Perdagangan derivatif
Salah satu masalah penting dengan DEX adalah kurangnya likuiditas. Rage Trade berupaya memecahkan masalah ini. Ini dibangun di atas LayerZero, menghasilkan pendapatan dengan menjembatani kumpulan protokol ETH/USD seperti GMX dan Sushiswap, dan menyediakan likuiditas melingkar. Dengan kata lain, Rage Trade dapat memanfaatkan token LP dari blockchain lain seperti Polygon, Avalanche, Solana, dll. sebagai likuiditas protokol pada rantai Arbitrum. Mengambil contoh brankas 3CRV, ketika token 3CRV LP digunakan sebagai jaminan di rantai A, kami juga dapat menyediakan likuiditas virtual untuk Rage Trade di rantai B.
pasar mata uang
LayerZero juga berperan dalam ruang pinjaman. Pengguna menyetorkan jaminan pada rantai tertentu dan meminjam aset lain di rantai lain melalui pesan lintas rantai LayerZero. Memanfaatkan perpesanan LayerZero dan antarmuka perutean stabil Stargate, Radiant Capital memungkinkan pengguna untuk menyetor aset apa pun di rantai Arbitrum dan BNB dan langsung meminjamkan aset apa pun di blockchain lain yang didukung oleh LayerZero. Misalnya, pengguna dapat mempertaruhkan ETH di Arbitrum dan meminjam USDT di Avalanche. Proses ini mencapai interoperabilitas aset rantai penuh yang sebenarnya dan melepaskan likuiditas di setiap blockchain secara maksimal.
Melihat ke masa depan
Saat pengembang terus mengeksplorasi kasus penggunaan rantai penuh baru, kami menantikan aplikasi yang lebih inovatif yang dibangun di LayerZero, yang mencakup skenario seperti NFTFi, agregator hasil, dompet rantai penuh tanpa menyesuaikan RPC, game, jejaring sosial, DID, dan skenario lainnya.
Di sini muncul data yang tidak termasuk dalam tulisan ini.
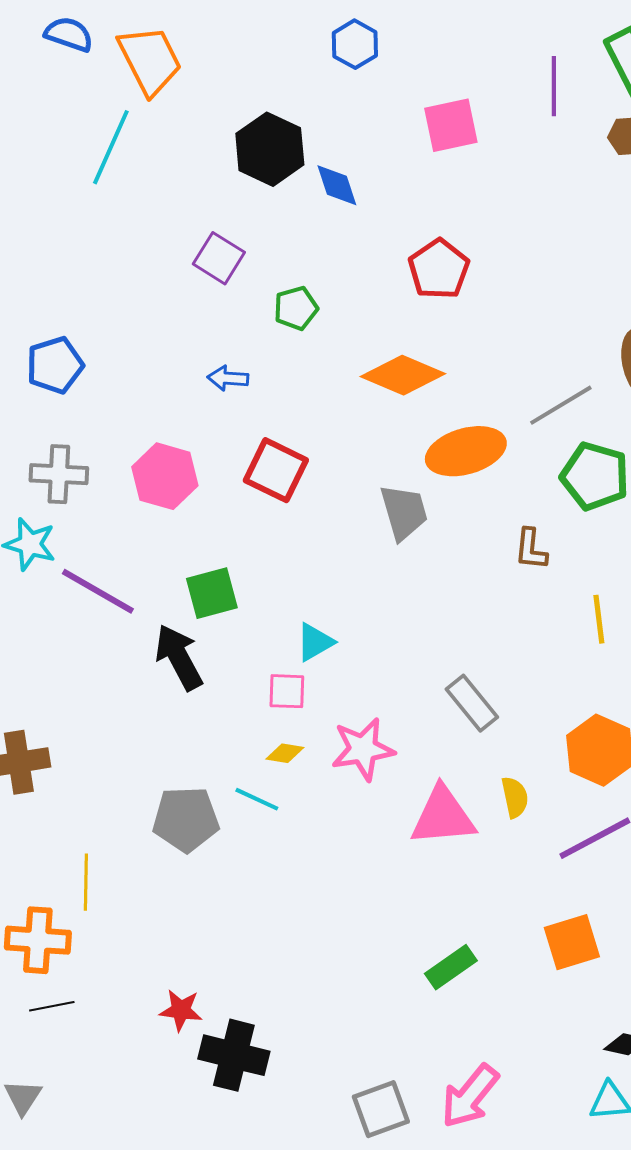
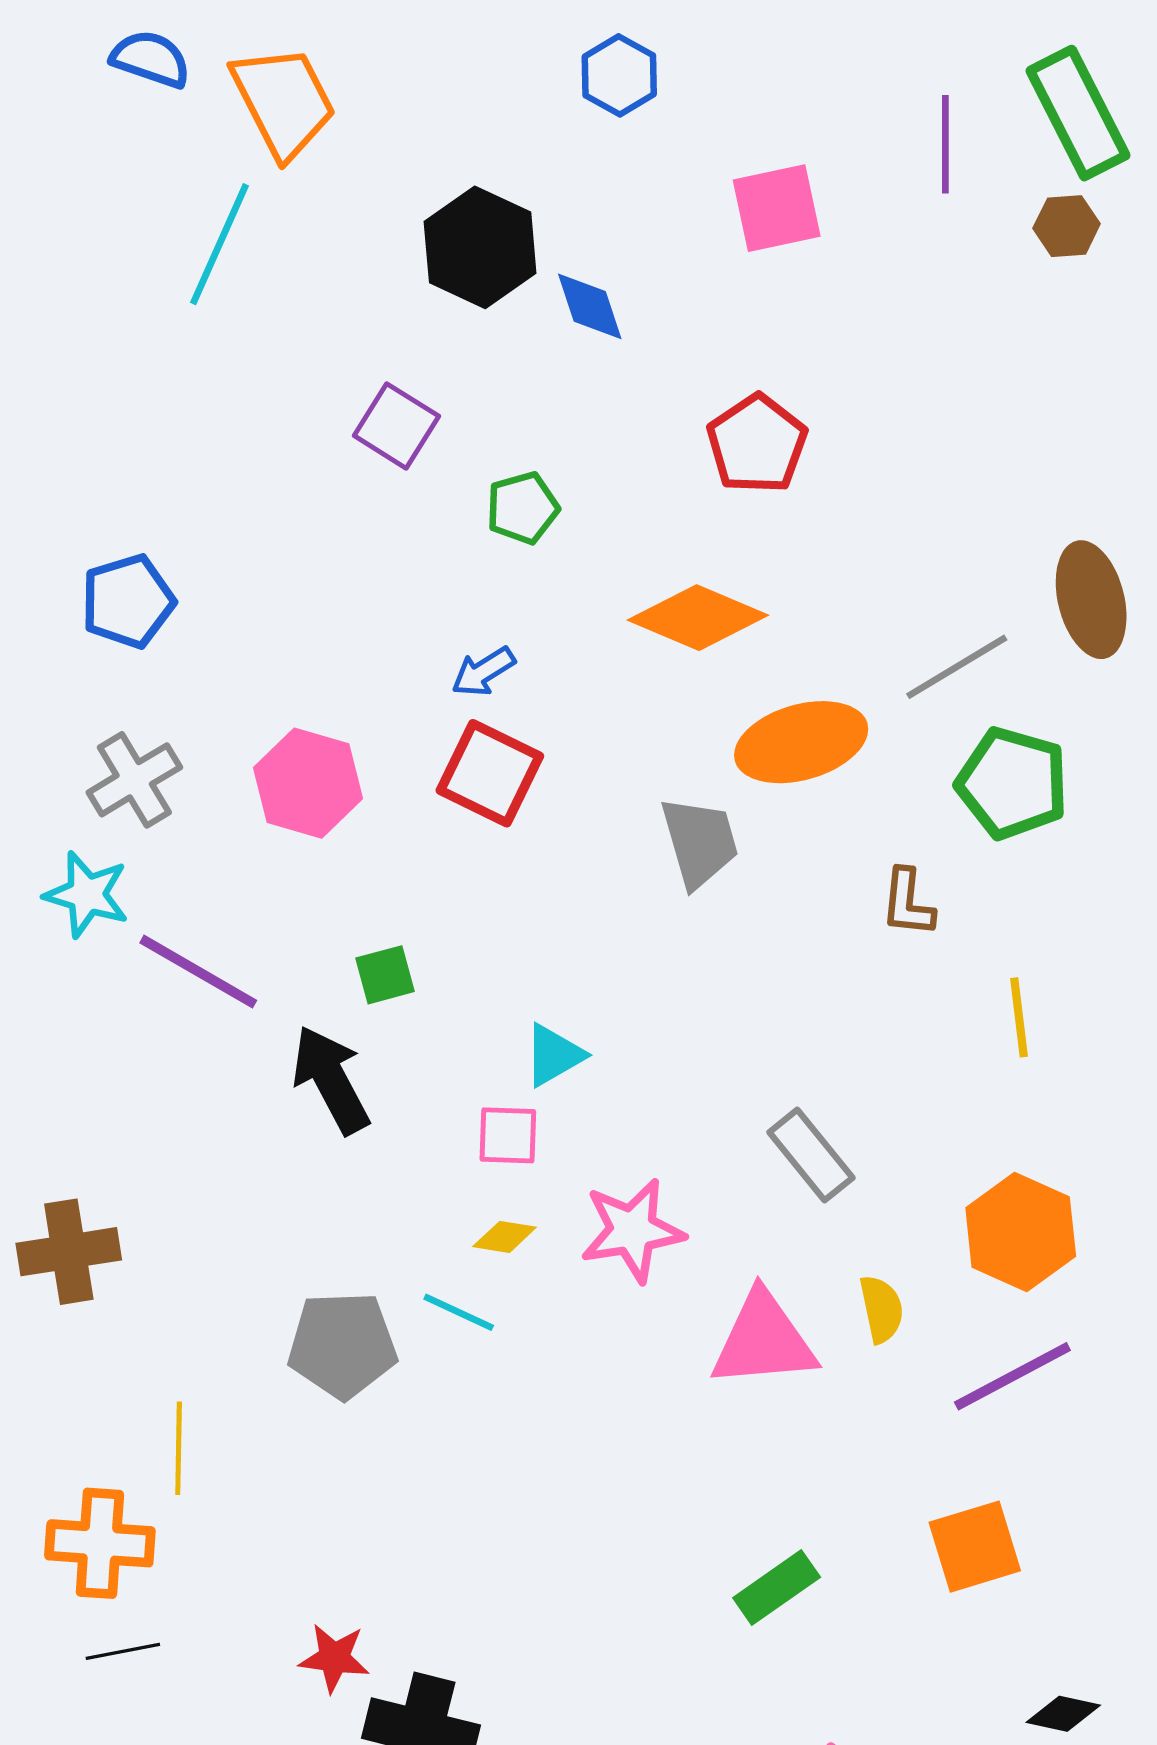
blue arrow: (228, 378) -> (483, 672), moved, turned -36
gray cross: (59, 474) -> (134, 780), turned -34
green square: (212, 593) -> (385, 975), size x0.7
Kami sangat gembira dengan visi LayerZero yang memungkinkan interoperabilitas sejati dalam ekosistem Web3 untuk meningkatkan pengalaman pengguna. LayerZero telah mengirimkan lebih dari 3 juta pesan dan telah berkembang ke lebih dari 40 rantai publik termasuk rantai non-EVM seperti Aptos dan Solana. LayerZero telah menunjukkan daya tarik di Stargate dan protokol atau proyek terkemuka lainnya, seperti Sushiswap, Trader Joe, dan Pudgy Penguins. tidak hanya membuktikan kemampuan adaptasi pasar LayerZero yang luar biasa, tetapi juga membuktikan eksekusi efisien dari tim bintang yang dipimpin oleh Bryan Pellegrino, Ryan Zarick, Caleb Banister, Ari Litan, Irene Wu, dll.